Thomas is obviously vital to New Orleans’ offense. He won the NFL’s Offensive Player of the Year award last season after setting the NFL record with 149 catches in a season.
Thomas isn’t the only star receiver who might be missing from Sunday night’s marquee matchup, however. Packers receiver Davante Adams is listed as doubtful after missing practice all week with a hamstring injury.
Detroit Lions’ Kenny Golladay (hamstring) hopes to make debut vs. Arizona Cardinals
The Detroit Lions seem to be closer to getting back their top wide receiver.
Kenny Golladay said he hopes to make his season debut against the Arizona Cardinals on Sunday after missing the first two games with a hamstring injury. “God-willing, I’m going to try everything in my power to be out there with the guys,” Golladay said.
The Pro Bowl wide receiver practiced on a limited basis Wednesday, Thursday and Friday and said while he doesn’t feel 100 percent — he wouldn’t put a percentage on how healthy he is — he’s going to do everything he can and show enough to play against Arizona.
In three career games, Golladay has three touchdowns against Arizona.

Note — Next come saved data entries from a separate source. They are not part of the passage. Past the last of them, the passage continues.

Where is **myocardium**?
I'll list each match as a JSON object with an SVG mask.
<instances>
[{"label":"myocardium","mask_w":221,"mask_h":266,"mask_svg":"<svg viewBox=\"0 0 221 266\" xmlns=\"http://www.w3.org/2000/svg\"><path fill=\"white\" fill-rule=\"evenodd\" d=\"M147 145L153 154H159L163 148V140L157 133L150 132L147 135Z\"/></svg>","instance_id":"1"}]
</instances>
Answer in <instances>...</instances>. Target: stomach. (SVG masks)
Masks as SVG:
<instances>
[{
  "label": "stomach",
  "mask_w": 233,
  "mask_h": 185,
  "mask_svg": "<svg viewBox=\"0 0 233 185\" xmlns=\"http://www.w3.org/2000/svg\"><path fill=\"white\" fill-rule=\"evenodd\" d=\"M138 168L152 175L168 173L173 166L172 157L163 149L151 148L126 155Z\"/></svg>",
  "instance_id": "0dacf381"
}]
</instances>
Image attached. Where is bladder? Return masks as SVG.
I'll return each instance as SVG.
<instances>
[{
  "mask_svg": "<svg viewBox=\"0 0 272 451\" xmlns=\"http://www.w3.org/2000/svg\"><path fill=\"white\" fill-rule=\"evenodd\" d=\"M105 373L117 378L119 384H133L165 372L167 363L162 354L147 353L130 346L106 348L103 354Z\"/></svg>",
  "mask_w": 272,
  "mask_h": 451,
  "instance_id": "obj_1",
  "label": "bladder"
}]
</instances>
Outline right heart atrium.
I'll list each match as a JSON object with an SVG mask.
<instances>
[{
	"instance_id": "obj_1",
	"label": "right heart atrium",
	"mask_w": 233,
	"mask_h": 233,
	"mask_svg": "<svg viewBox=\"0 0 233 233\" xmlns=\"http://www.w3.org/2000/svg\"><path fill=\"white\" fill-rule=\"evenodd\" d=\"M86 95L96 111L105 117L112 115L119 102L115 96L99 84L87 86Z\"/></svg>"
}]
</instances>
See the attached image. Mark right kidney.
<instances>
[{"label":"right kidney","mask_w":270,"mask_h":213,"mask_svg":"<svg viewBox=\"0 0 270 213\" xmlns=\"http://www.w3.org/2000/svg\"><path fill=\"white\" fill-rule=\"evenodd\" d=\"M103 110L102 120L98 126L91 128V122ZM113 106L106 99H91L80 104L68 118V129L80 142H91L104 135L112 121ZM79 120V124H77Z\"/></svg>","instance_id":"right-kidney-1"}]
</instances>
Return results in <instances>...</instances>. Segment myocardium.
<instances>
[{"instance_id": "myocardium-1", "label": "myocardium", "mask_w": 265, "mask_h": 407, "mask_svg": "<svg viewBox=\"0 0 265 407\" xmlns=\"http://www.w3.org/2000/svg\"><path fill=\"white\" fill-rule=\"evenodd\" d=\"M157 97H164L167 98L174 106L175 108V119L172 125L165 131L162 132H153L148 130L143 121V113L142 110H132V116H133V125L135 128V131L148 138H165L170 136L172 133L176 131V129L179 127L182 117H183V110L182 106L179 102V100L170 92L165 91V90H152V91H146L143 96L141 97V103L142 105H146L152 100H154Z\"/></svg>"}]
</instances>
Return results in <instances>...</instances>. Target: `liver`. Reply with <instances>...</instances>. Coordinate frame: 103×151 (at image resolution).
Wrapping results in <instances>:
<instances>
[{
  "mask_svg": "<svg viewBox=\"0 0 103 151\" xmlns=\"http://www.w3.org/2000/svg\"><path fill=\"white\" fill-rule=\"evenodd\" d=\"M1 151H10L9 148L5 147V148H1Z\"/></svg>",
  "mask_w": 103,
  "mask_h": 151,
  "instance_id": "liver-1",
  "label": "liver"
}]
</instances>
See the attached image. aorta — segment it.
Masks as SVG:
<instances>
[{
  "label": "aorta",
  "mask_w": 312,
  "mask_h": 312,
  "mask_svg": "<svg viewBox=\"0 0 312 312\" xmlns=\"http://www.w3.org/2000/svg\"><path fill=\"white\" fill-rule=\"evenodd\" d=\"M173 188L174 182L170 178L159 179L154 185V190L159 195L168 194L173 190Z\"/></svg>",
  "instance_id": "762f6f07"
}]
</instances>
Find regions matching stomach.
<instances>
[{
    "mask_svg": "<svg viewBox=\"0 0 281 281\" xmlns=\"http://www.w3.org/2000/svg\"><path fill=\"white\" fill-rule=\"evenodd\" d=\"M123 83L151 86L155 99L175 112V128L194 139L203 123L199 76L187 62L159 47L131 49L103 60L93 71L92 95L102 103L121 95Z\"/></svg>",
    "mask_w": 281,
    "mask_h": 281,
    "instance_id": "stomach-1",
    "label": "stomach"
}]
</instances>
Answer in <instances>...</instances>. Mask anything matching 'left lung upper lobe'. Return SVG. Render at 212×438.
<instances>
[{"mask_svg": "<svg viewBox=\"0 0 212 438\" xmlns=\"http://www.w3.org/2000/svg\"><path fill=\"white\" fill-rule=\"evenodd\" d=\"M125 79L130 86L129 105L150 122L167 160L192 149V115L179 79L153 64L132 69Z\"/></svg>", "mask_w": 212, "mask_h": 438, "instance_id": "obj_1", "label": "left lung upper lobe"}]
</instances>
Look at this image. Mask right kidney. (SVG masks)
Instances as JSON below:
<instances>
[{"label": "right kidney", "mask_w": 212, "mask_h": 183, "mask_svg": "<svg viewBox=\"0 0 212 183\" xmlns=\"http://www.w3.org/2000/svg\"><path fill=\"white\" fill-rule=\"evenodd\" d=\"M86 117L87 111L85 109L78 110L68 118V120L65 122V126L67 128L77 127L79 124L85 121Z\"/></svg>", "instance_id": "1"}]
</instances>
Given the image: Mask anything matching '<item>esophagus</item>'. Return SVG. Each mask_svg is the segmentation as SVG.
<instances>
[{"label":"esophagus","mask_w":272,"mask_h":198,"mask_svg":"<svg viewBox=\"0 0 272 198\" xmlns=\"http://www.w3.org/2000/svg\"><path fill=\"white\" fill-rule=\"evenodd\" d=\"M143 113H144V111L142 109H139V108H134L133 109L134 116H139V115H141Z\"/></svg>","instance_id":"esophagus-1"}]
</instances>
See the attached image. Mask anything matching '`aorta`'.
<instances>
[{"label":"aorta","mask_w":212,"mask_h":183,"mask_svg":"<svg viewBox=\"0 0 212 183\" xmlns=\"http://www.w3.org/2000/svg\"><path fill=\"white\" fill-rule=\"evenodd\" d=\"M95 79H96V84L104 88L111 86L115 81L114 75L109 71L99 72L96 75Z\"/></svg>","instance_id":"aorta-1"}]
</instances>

Golladay, 26, said the injury has been frustrating, but that unlike his rookie year when he also had a hamstring injury, he listened to his body more this time around. He also said he understood his body more and wanted to make sure there wouldn’t be any setbacks. So he listened to his trainers and didn’t push anything.
“Me missing a couple of games to try and be back hopefully for Week 3,” Golladay said. “That’s better than me missing six games.”
Detroit is getting healthier. In addition to Golladay, right tackle Halapoulivaati Vaitai (foot) is questionable but practiced all week. Cornerback Desmond Trufant (hamstring) is doubtful, safety C.J. Moore (calf) is questionable and tight end Hunter Bryant (hamstring) is out.
Tennessee Titans LB Vic Beasley finally set for season debut
Beasley has been dealing with a knee injury that limited him in practice for most of the previous two weeks. After working on a separate field with head coach Mike Vrabel, Beasley has been a full participant at practice since Thursday of last week.
The sixth-year linebacker signed a one-year, $9.5 million deal with the Titans in March and took part in virtual meetings with the team during the offseason. But Beasley reported to camp 10 days late, an unexcused absence that resulted in a $500,000 fine.
“There was a little disagreement here and there, but those things are behind us. I have moved on and let bygones be bygones,” Beasley said Friday. “That’s something that we’ll keep confidential between me and the other party. What’s understood is understood. We came to an agreement, settled our differences and are both understanding of the situation. It’s all smiles on both ends, and we are happy to work together.”
Once Beasley got to camp he was placed on the non-football injury list. The Titans listed Beasley on the practice report with a knee injury. Beasley complimented the Titans’ training staff, calling it “amazing” and saying “they have been nothing but good” for him.
As a member of the Atlanta Falcons, Beasley led the NFL with 15.5 sacks in 2015. He finished with 8.5 sacks for the Falcons last season. A questionable work ethic and passion for the game reportedly led to Beasley becoming a free agent. But he feels he’s in the right place with the Titans.
“I’m excited getting to work with Vrabes, a guy who has the defensive perspective and actually played the same position that I did. That can only benefit me,” Beasley said. “I love the game. I wouldn’t waste nobody’s time if I didn’t love the game. I’m not going to give nobody half-hearted effort.”
Now that he is on the field, the Titans hope to get a boost in their pass rush that can help them reach the ultimate goal. Said Beasley, “Here, we are all on the same mission — that’s to win the Super Bowl.”